C pointers

Steve Summit scs at adam.pika.mit.edu
Mon Feb 13 16:03:32 AEST 1989


In article <1707 at shaffer.UUCP> jcrowe at shaffer.UUCP (Joe Crowe) writes:
>I have a structure which contains among
>other things a pointer to an array of structures declared as follows:
>typedef struct XYZ
>{
>     struct diag_cmd    (*p_cmd_blk)[];
>} t_xyz;
>
>     I am allocating storage for the above structures dynamically and
>setting the pointer p_cmd_blk manually.  All of this works.

While your declaration of a pointer to an array of structures is
correct, it has two problems:

     1.	The array size isn't specified, making this pointer even
	less useful than most pointers to arrays.

     2.	It probably isn't what you want.

I suspect that the intent was that an XYZ structure contain an
arbitrary number of diag_cmd structures, with the number
unknown at compile time.  That is, you wanted something like

	struct diag_cmd p_cmd_blk[n];

where n is determined at run time (n is probably another member
of the XYZ structure).  What you want is

	struct diag_cmd *p_cmd_blk;

which can be initialized with

	t_xyz.p_cmd_blk =
		(struct diag_cmd *)malloc(n * sizeof(struct diag_cmd));

and dereferenced with

	t_xyz.p_cmd_blk[i].cmd_blk_field

The key is that a pointer to a structure (or any kind of pointer,
for that matter) need not point to only one instance of the
structure.  In this case, it "points at" an "array" of n
structures, although the pointer's type is "pointer to structure"
rather than "pointer to array of structure."  For the usual
cases, "pointer to struct" is in fact preferable; pointer
arithmetic (and, by extension, array-like subscripting) works as
you probably want it to: selecting among the various single
structures in the "array" of n of them.  (In this paragraph, I
have used the terms "points at" and "array", in quotes, in a
loose way -- struct diag_cmd *p_cmd_blk neither declares an
array, nor, formally, points at one, but once allocated, it acts
like an array for all practical purposes.)

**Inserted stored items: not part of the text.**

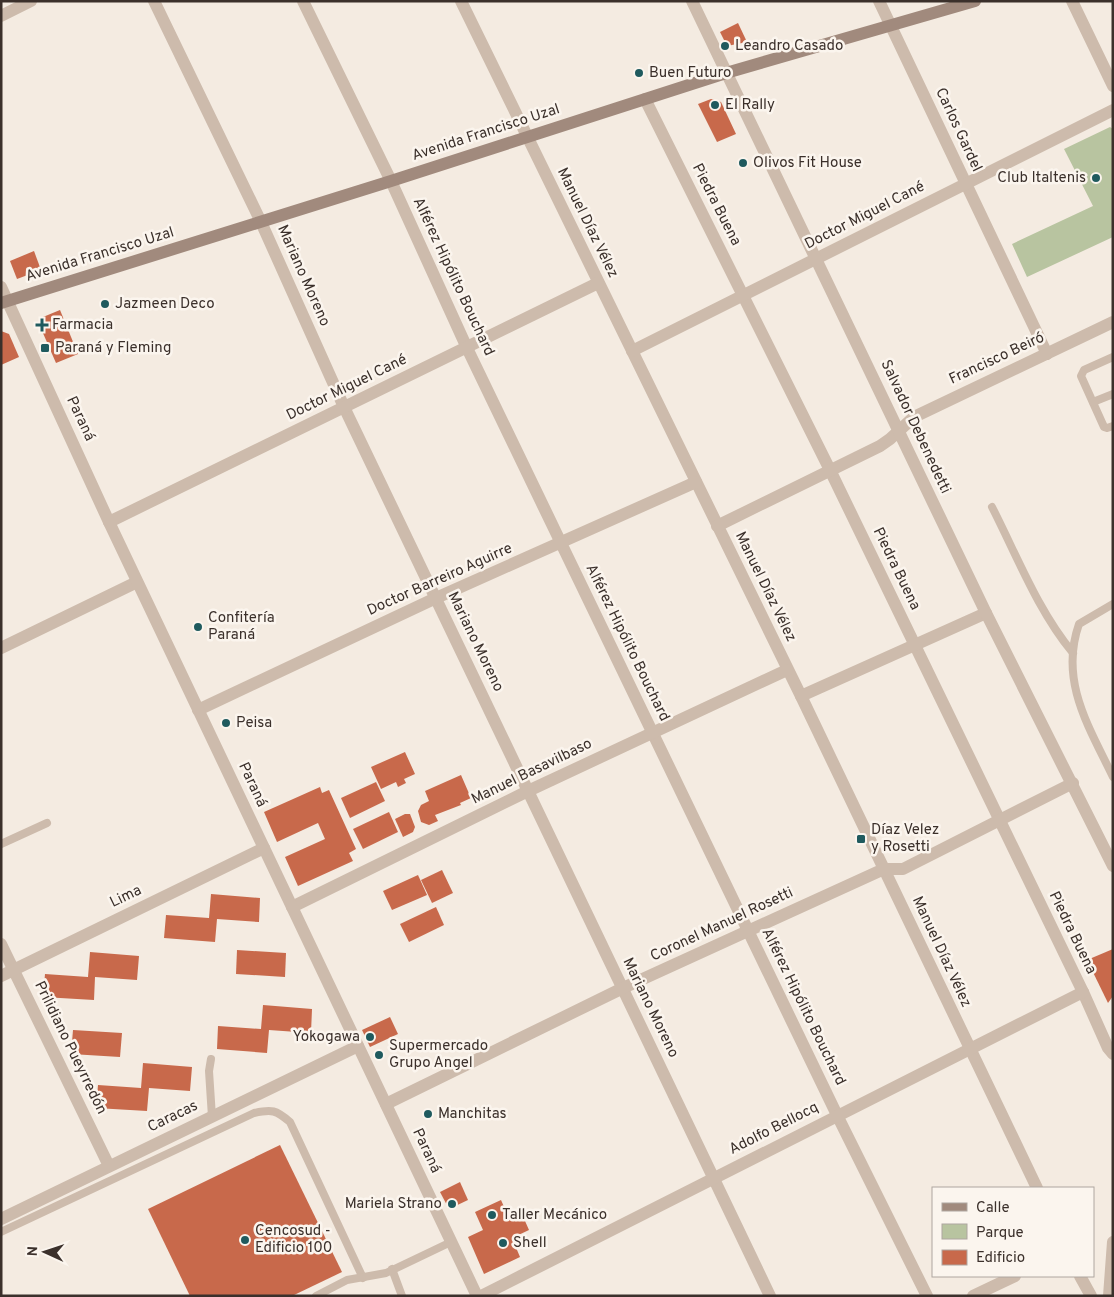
<svg xmlns="http://www.w3.org/2000/svg" width="1114" height="1297" viewBox="0 0 1114 1297" font-family="Overpass,sans-serif">
	<style>
		.green { fill: #b8c4a0 }
		.building { fill: #c8694b }
		.lines { fill: none; stroke-linecap: round; stroke-linejoin: round }
		.service { stroke: #cdbbac; stroke-width: 8 }
		.minor { stroke: #cdbbac; stroke-width: 12 }
		.tertiary { stroke: #cdbbac; stroke-width: 12 }
		.secondary { stroke: #a18a7d; stroke-width: 12 }
		.poi-dot { fill: #1f5a5e; stroke: #fbf5ee; stroke-width: 2 }
		.labels { text-anchor: middle; dominant-baseline: central; stroke-width: 5; stroke-linejoin: round; paint-order: stroke }
		.poi-label { font-size: 15px; fill: #3b302b; stroke: #fbf5ee; text-anchor: start }
		.street-label { font-size: 15px; fill: #3b302b; stroke: #fbf5ee }
	</style>
	<rect width="100%" height="100%" fill="#f4ebe1"/>
	<!-- green -->
	<polygon class="green" points="1110,127 1113,129 1113,237 1027,277 1012,244 1093,206 1064,149"/>
	<!-- building -->
	<g class="building">
		<polygon points="738,23 747,42 727,46 720,32"/>
		<polygon points="711,99 721,102 736,134 717,142 698,104"/>
		<polygon points="34,251 41,270 17,279 10,261"/>
		<polygon points="60,310 78,354 56,363 39,324 43,317"/>
		<polygon points="1,331 9,334 19,357 1,365"/>
		<polygon points="405,752 415,774 404,779 406,783 398,787 396,782 381,789 371,767"/>
		<polygon points="461,775 471,798 460,803 461,805 435,815 438,821 429,825 421,822 418,811 421,805 429,801 425,791"/>
		<polygon points="376,782 385,801 350,818 341,798"/>
		<polygon points="320,787 322,793 329,790 356,849 349,853 353,861 298,886 285,857 325,839 318,823 277,842 264,812"/>
		<polygon points="389,812 398,832 363,849 353,829"/>
		<polygon points="405,814 410,814 415,827 413,832 403,837 395,819"/>
		<polygon points="442,870 453,893 432,903 421,880"/>
		<polygon points="418,875 427,895 392,910 383,891"/>
		<polygon points="211,894 260,898 259,922 217,919 215,942 164,938 166,915 209,918"/>
		<polygon points="436,907 444,925 409,942 400,924"/>
		<polygon points="1113,949 1113,996 1108,1003 1087,960"/>
		<polygon points="237,950 286,953 285,977 236,974"/>
		<polygon points="90,952 139,956 137,980 95,977 94,1000 43,997 45,974 88,977"/>
		<polygon points="263,1005 312,1009 311,1033 269,1030 267,1053 217,1049 218,1026 261,1029"/>
		<polygon points="390,1017 398,1034 370,1047 362,1030"/>
		<polygon points="73,1030 122,1033 120,1057 71,1054"/>
		<polygon points="143,1063 192,1067 190,1091 149,1088 147,1111 96,1108 98,1085 141,1088"/>
		<polygon points="280,1145 342,1272 292,1296 190,1296 148,1209"/>
		<polygon points="460,1182 468,1200 449,1209 440,1192"/>
		<polygon points="501,1200 509,1218 521,1212 529,1230 512,1238 520,1257 484,1274 468,1237 483,1230 475,1212"/>
	</g>
	<g class="lines">
		<!-- service -->
		<g class="service">
			<polyline points="1113,357 1084,370 1081,376 1104,427 1107,428 1113,426"/>
			<polyline points="1093,402 1113,394"/>
			<path d="M992 507C1017 556 1038 611 1073 653"/>
			<path d="M1113 604 1079 624C1059 681 1089 727 1113 777"/>
			<polyline points="1,844 47,823"/>
			<polyline points="211,1059 209,1071 212,1117"/>
			<path d="M1 1232 254 1113C272 1109 276 1110 290 1122L363 1278"/>
			<polyline points="392,1269 402,1296"/>
			<polyline points="316,1296 347,1280 386,1273 451,1242"/>
		</g>
		<!-- minor -->
		<g class="minor">
			<polyline points="154,1 261,222 344,407 770,1296"/>
			<polyline points="303,1 391,181 467,348 561,543 837,1115 927,1296"/>
			<polyline points="461,1 801,696 1037,1188"/>
			<polyline points="879,1 1047,354"/>
			<polyline points="1072,1 1113,86"/>
			<polyline points="1,16 31,1"/>
			<polyline points="645,99 830,470 1083,992 1108,1048 1113,1054"/>
			<polyline points="632,351 1113,110"/>
			<polyline points="109,522 598,283"/>
			<polyline points="717,526 880,446 890,439 914,417 1113,322"/>
			<polyline points="1,648 137,582"/>
			<polyline points="801,696 986,613"/>
			<polyline points="198,710 436,598 696,482"/>
			<polyline points="292,907 528,791 787,670"/>
			<polyline points="1,944 109,1166"/>
			<polyline points="1,976 264,848"/>
			<polyline points="386,1104 623,988 884,869 903,869 1073,783"/>
			<polyline points="1,1219 358,1046"/>
			<polyline points="1080,1276 1091,1296"/>
			<polyline points="481,1296 1083,992"/>
			<polyline points="973,1296 1015,1276"/>
		</g>
		<!-- tertiary -->
		<g class="tertiary">
			<polyline points="692,1 986,613 1113,866"/>
			<polyline points="1,287 109,522 477,1296"/>
			<polyline points="1109,1296 1113,1242"/>
		</g>
		<!-- secondary -->
		<polyline class="secondary" points="1,303 391,181 726,73 975,1"/>
	</g>
	<!-- markers -->
	<g class="poi-dot">
		<circle cx="725" cy="46" r="5"/>
		<circle cx="639" cy="73" r="5"/>
		<circle cx="715" cy="105" r="5"/>
		<circle cx="743" cy="163" r="5"/>
		<circle cx="1096" cy="178" r="5"/>
		<circle cx="105" cy="304" r="5"/>
		<path d="M39.5 317.5h5v5h5v5h-5v5h-5v-5h-5v-5h5z"/>
		<rect x="40" y="343" width="10" height="10" rx="2.5"/>
		<circle cx="198" cy="627" r="5"/>
		<circle cx="226" cy="723" r="5"/>
		<rect x="856" y="834" width="10" height="10" rx="2.5"/>
		<circle cx="370" cy="1037" r="5"/>
		<circle cx="379" cy="1055" r="5"/>
		<circle cx="428" cy="1114" r="5"/>
		<circle cx="452" cy="1204" r="5"/>
		<circle cx="492" cy="1215" r="5"/>
		<circle cx="245" cy="1240" r="5"/>
		<circle cx="503" cy="1243" r="5"/>
	</g>
	<g class="labels">
		<!-- poi labels -->
		<g class="poi-label">
			<text x="735" y="46">Leandro Casado</text>
			<text x="649" y="73">Buen Futuro</text>
			<text x="725" y="105">El Rally</text>
			<text x="753" y="163">Olivos Fit House</text>
			<text x="1086" y="178" text-anchor="end">Club Italtenis</text>
			<text x="115" y="304">Jazmeen Deco</text>
			<text x="52" y="325">Farmacia</text>
			<text x="55" y="348">Paraná y Fleming</text>
			<text x="208" y="618">Confitería<tspan x="208" dy="17">Paraná</tspan></text>
			<text x="236" y="723">Peisa</text>
			<text x="871" y="830">Díaz Velez<tspan x="871" dy="17">y Rosetti</tspan></text>
			<text x="360" y="1037" text-anchor="end">Yokogawa</text>
			<text x="389" y="1046">Supermercado<tspan x="389" dy="17">Grupo Angel</tspan></text>
			<text x="438" y="1114">Manchitas</text>
			<text x="442" y="1204" text-anchor="end">Mariela Strano</text>
			<text x="502" y="1215">Taller Mecánico</text>
			<text x="255" y="1231">Cencosud -<tspan x="255" dy="17">Edificio 100</tspan></text>
			<text x="513" y="1243">Shell</text>
		</g>
		<!-- street labels -->
		<g class="street-label">
			<text transform="translate(958 130) rotate(65)">Carlos Gardel</text>
			<text transform="translate(486 133) rotate(-18)">Avenida Francisco Uzal</text>
			<text transform="translate(716 205) rotate(63)">Piedra Buena</text>
			<text transform="translate(865 216) rotate(-27)">Doctor Miguel Cané</text>
			<text transform="translate(587 223) rotate(64)">Manuel Díaz Vélez</text>
			<text transform="translate(100 255) rotate(-17)">Avenida Francisco Uzal</text>
			<text transform="translate(303 276) rotate(66)">Mariano Moreno</text>
			<text transform="translate(453 277) rotate(65)">Alférez Hipólito Bouchard</text>
			<text transform="translate(997 359) rotate(-25)">Francisco Beiró</text>
			<text transform="translate(347 388) rotate(-26)">Doctor Miguel Cané</text>
			<text transform="translate(80 419) rotate(65)">Paraná</text>
			<text transform="translate(915 427) rotate(65)">Salvador Debenedetti</text>
			<text transform="translate(896 569) rotate(64)">Piedra Buena</text>
			<text transform="translate(440 580) rotate(-24)">Doctor Barreiro Aguirre</text>
			<text transform="translate(765 587) rotate(64)">Manuel Díaz Vélez</text>
			<text transform="translate(475 642) rotate(64)">Mariano Moreno</text>
			<text transform="translate(627 643) rotate(64)">Alférez Hipólito Bouchard</text>
			<text transform="translate(532 772) rotate(-26)">Manuel Basavilbaso</text>
			<text transform="translate(252 785) rotate(65)">Paraná</text>
			<text transform="translate(126 897) rotate(-26)">Lima</text>
			<text transform="translate(722 925) rotate(-25)">Coronel Manuel Rosetti</text>
			<text transform="translate(1072 933) rotate(64)">Piedra Buena</text>
			<text transform="translate(941 952) rotate(65)">Manuel Díaz Vélez</text>
			<text transform="translate(803 1007) rotate(64)">Alférez Hipólito Bouchard</text>
			<text transform="translate(650 1008) rotate(64)">Mariano Moreno</text>
			<text transform="translate(70 1048) rotate(64)">Prilidiano Pueyrredón</text>
			<text transform="translate(173 1117) rotate(-26)">Caracas</text>
			<text transform="translate(774 1129) rotate(-27)">Adolfo Bellocq</text>
			<text transform="translate(426 1151) rotate(65)">Paraná</text>
		</g>
	</g>
	<!-- border -->
	<rect width="1114" height="1297" fill="none" stroke="#3b302b" stroke-width="5"/>
	<!-- legend -->
	<rect x="932" y="1187" width="162" height="90" fill="#fbf5ee" stroke="#aea6a0"/>
	<rect x="942" y="1203" width="25" height="8" fill="#a18a7d" stroke="#aea6a0"/>
	<text x="976" y="1212" font-size="15" fill="#3b302b">Calle</text>
	<rect x="942" y="1224" width="25" height="15" fill="#b8c4a0" stroke="#aea6a0"/>
	<text x="976" y="1237" font-size="15" fill="#3b302b">Parque</text>
	<rect x="942" y="1250" width="25" height="15" fill="#c8694b" stroke="#aea6a0"/>
	<text x="976" y="1262" font-size="15" fill="#3b302b">Edificio</text>
	<!-- north arrow -->
	<g transform="translate(45 1252) rotate(273)" stroke="#fbf5ee" stroke-width="4" paint-order="stroke">
	<path d="M0-4L9 19L0 12L-9 19Z" fill="#3b302b"/>
	<text y="-8" font-size="14" font-weight="bold" text-anchor="middle" fill="#3b302b">N</text>
	</g>
</svg>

"pointer to array of struct" would, on the other hand, increment
or index over entire arrays of structures at once, which is why
it's a fairly useless concept if the size of the array is
unspecified.  (Many compilers get pointers to arrays wrong, which
is both unsurprising, since they're so confusing, and benign,
since they're so rarely useful.  I suspect that "pointer to
array" with the size of the array unspecified should elicit a
warning or error message.  pcc apparently pretends that the size
is zero, because incrementing the pointer adds 0 to it.  My C
interpreter says "missing array dimension.")  Although true pointers
to arrays could be made to work in this example, they would
require extradereferencing and punctuation, and generally only
confuse the issue.

                                            Steve Summit
                                            scs at adam.pika.mit.edu

P.S. This example helps to illustrate why, if something of type
"array of X" appears in a C expression, it is converted into a
pointer with type "pointer to X" (rather than "pointer to array
of X").  The resultant pointer "acts like" the original array;
i.e. after saying p=a, p[i] references a[i].